Langer’s lab started work on the microparticles as part of a project funded by the Bill and Melinda Gates Foundation. They began with PLGA, a biocompatible polymer used in medical devices like implants and prostheses. After starting with the idea of creating a sealable cup made from the polymer, researchers hit a roadblock: Conventional 3D-printing wouldn’t work for such a small particle.

But necessity is the mother of invention, and, with some inspiration from computer chip manufacturing, researchers eventually figured out how to make their particle. They created silicon molds for the cups and lids using photolithography, a process that uses light to transfer a geometric pattern. They then used a custom-built, automated dispensing system to fill those cups. Applying a little bit of heat sealed the lid to the base.

“Part of the novelty is really in how we align and seal the layers,” Jaklenec says in the statement. “In doing so, we developed a new method that can make structures which current 3D-printing methods cannot.”

Using SEAL, which stands for StampEd Assembly of polymer Layers, each cup can be designed differently to degrade—and release its contents—at varying rates. In mice, the particles were successfully released in bursts at nine, 20, and 41 days after injection.

To test whether the particles retained their effectiveness inside the cups, researchers used ovalbumin, a protein found in egg whites that is often used to stimulate an immune response. Nine and 41 days after injection, mice still exhibited a strong immune response, suggesting that the technique was viable.

To develop long-term vaccines that can be delivered inside the microparticle cups, however, researchers will need to ensure that the compounds will remain stable at body temperature over a long period of time. Testing is underway now using inactivated polio vaccines, among others.

Jaklenec says there haven’t been human clinical trials yet, and none are planned for the next year. Nonetheless, the team is excited about the possibilities the new technique presents.
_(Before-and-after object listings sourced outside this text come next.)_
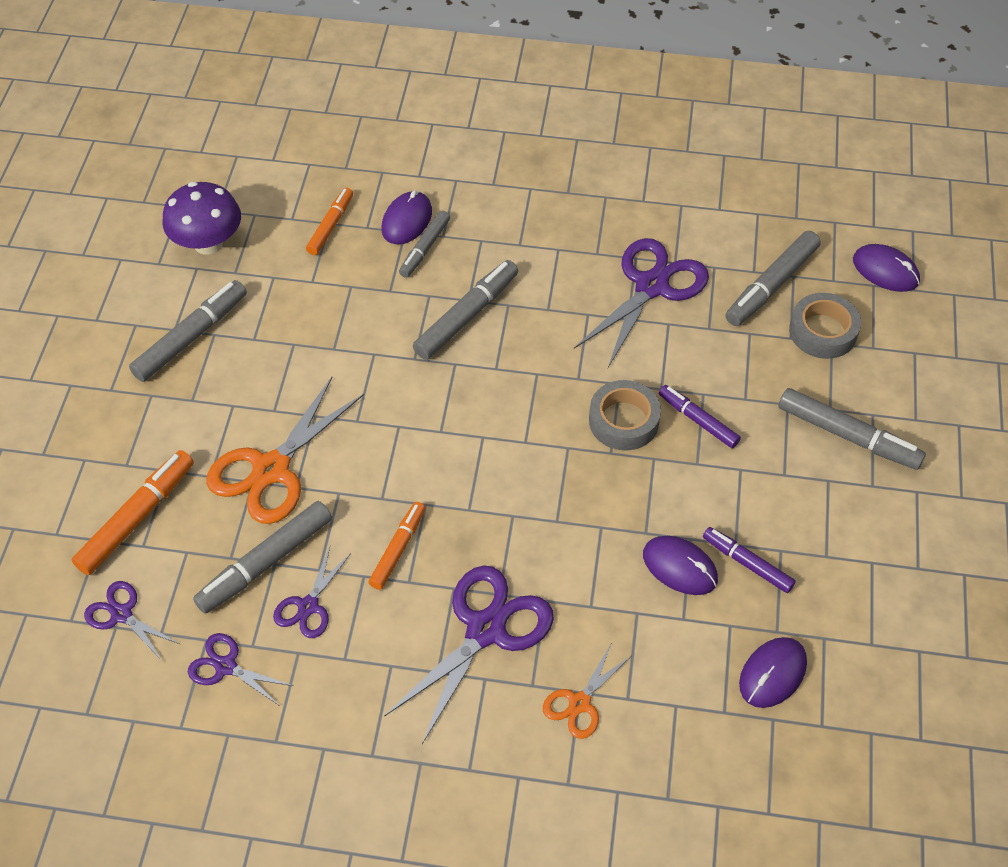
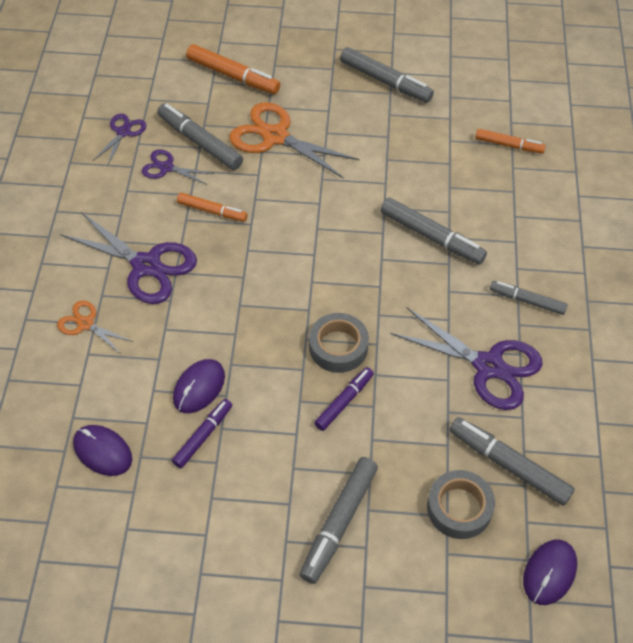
camera: 85 degrees right, 0 degrees up
(121, 614) = (162, 79): purple scissors -> none
(208, 243) = (475, 78): purple mushroom -> none
(407, 220) = (525, 191): purple mouse -> none
(425, 248) = (498, 205): grey marker -> grey marker (527, 301)

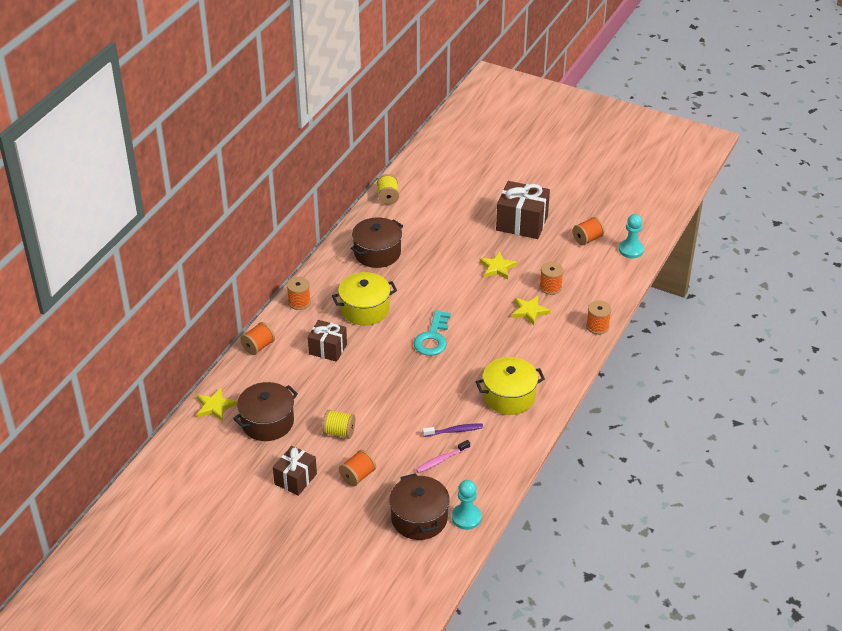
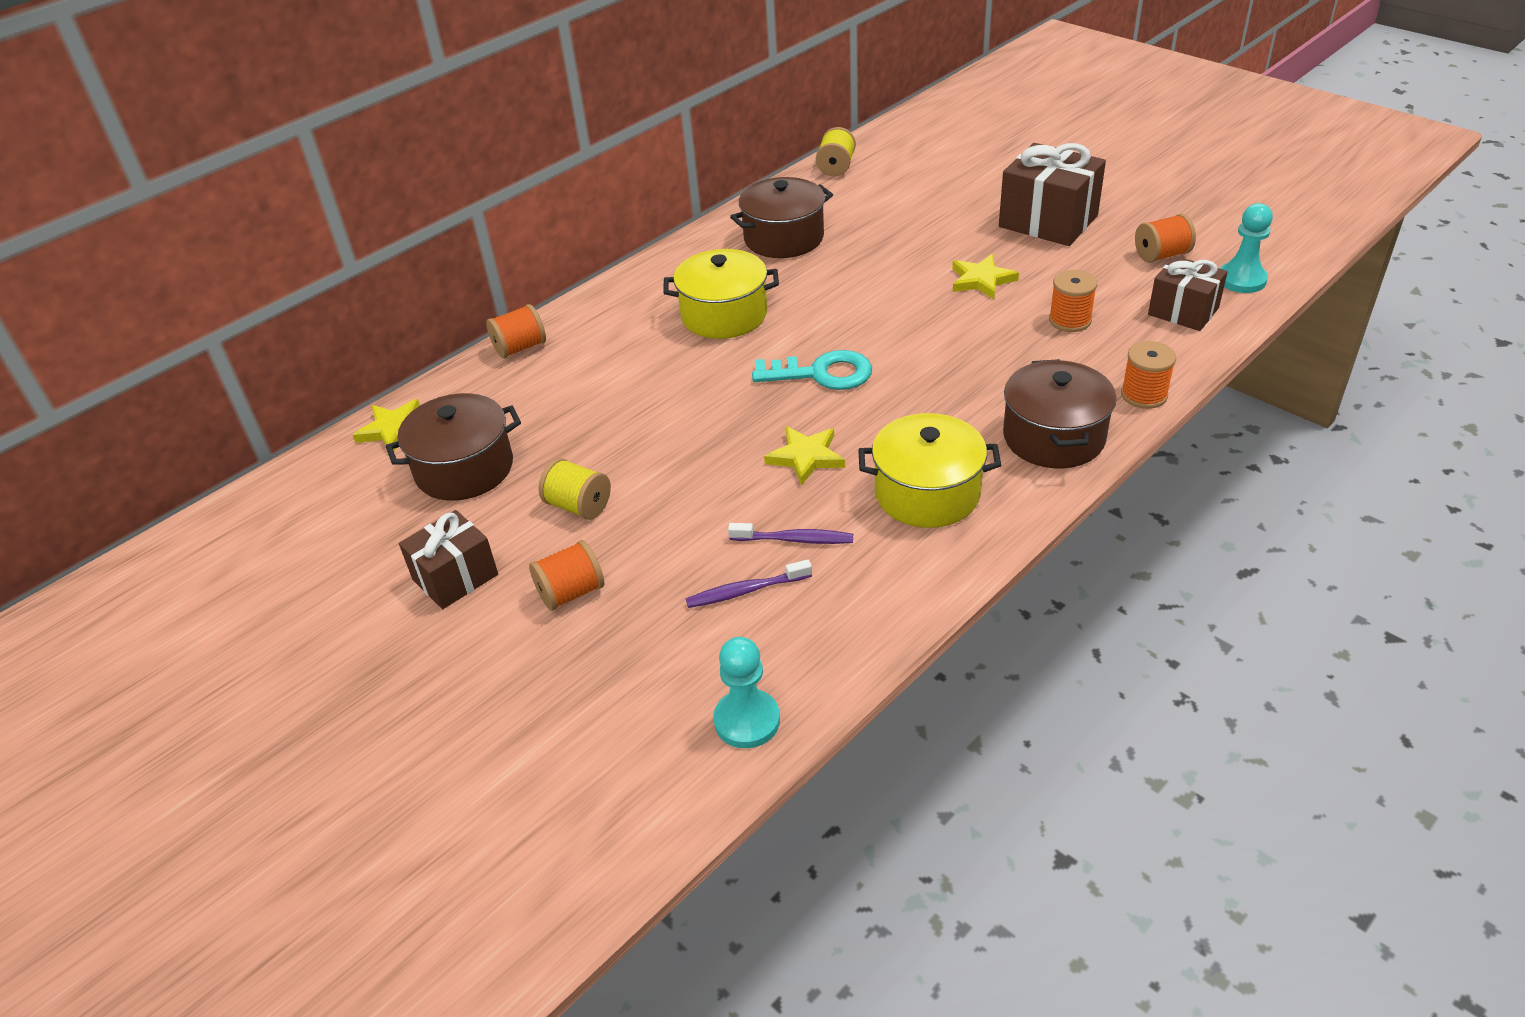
camera: 20 degrees right, 0 degrees up
(299, 302) = (622, 292): orange spool -> none
(328, 349) = (631, 367): brown gift -> brown gift (1183, 311)
(419, 518) = (649, 702): brown pot -> brown pot (1054, 437)
(433, 338) = (822, 373): turquoise key -> turquoise key turned 120 degrees counterclockwise
(441, 460) = (746, 591): pink toothbrush -> purple toothbrush
(529, 311) = (1017, 353): yellow star -> yellow star (806, 457)

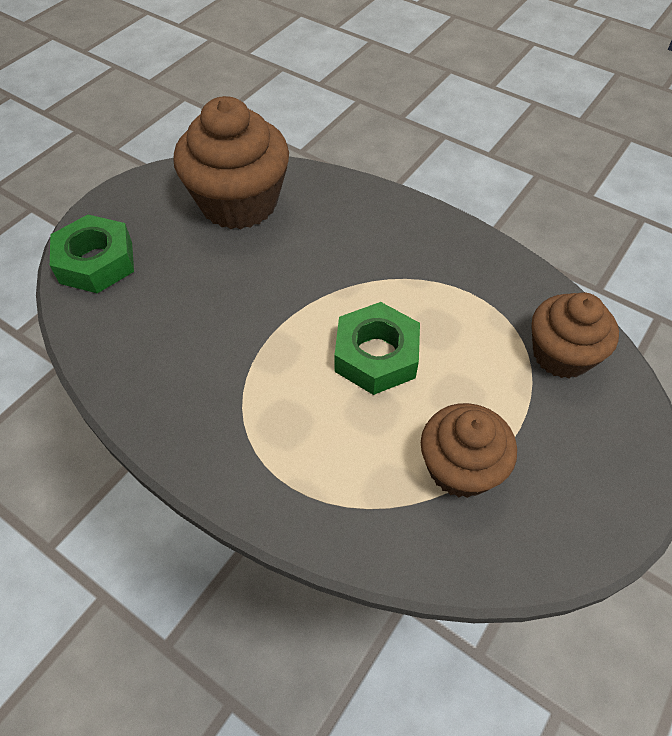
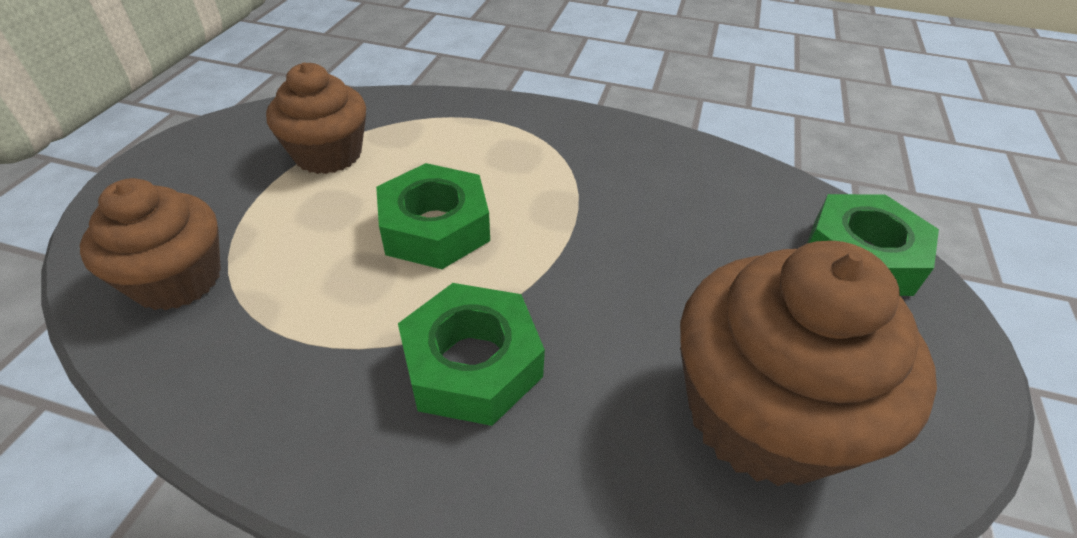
camera: 160 degrees right, 10 degrees down
(375, 257) = (472, 363): none -> green nut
Langer says he is especially interested in the technique’s implications for people who can’t always see a doctor repeatedly, particularly babies who need multiple vaccines during the first one or two years of life and people who live outside the developed world.

“This could have a significant impact on patients everywhere,” Langer says in the statement, “especially in the developing world where patient compliance is particularly poor.”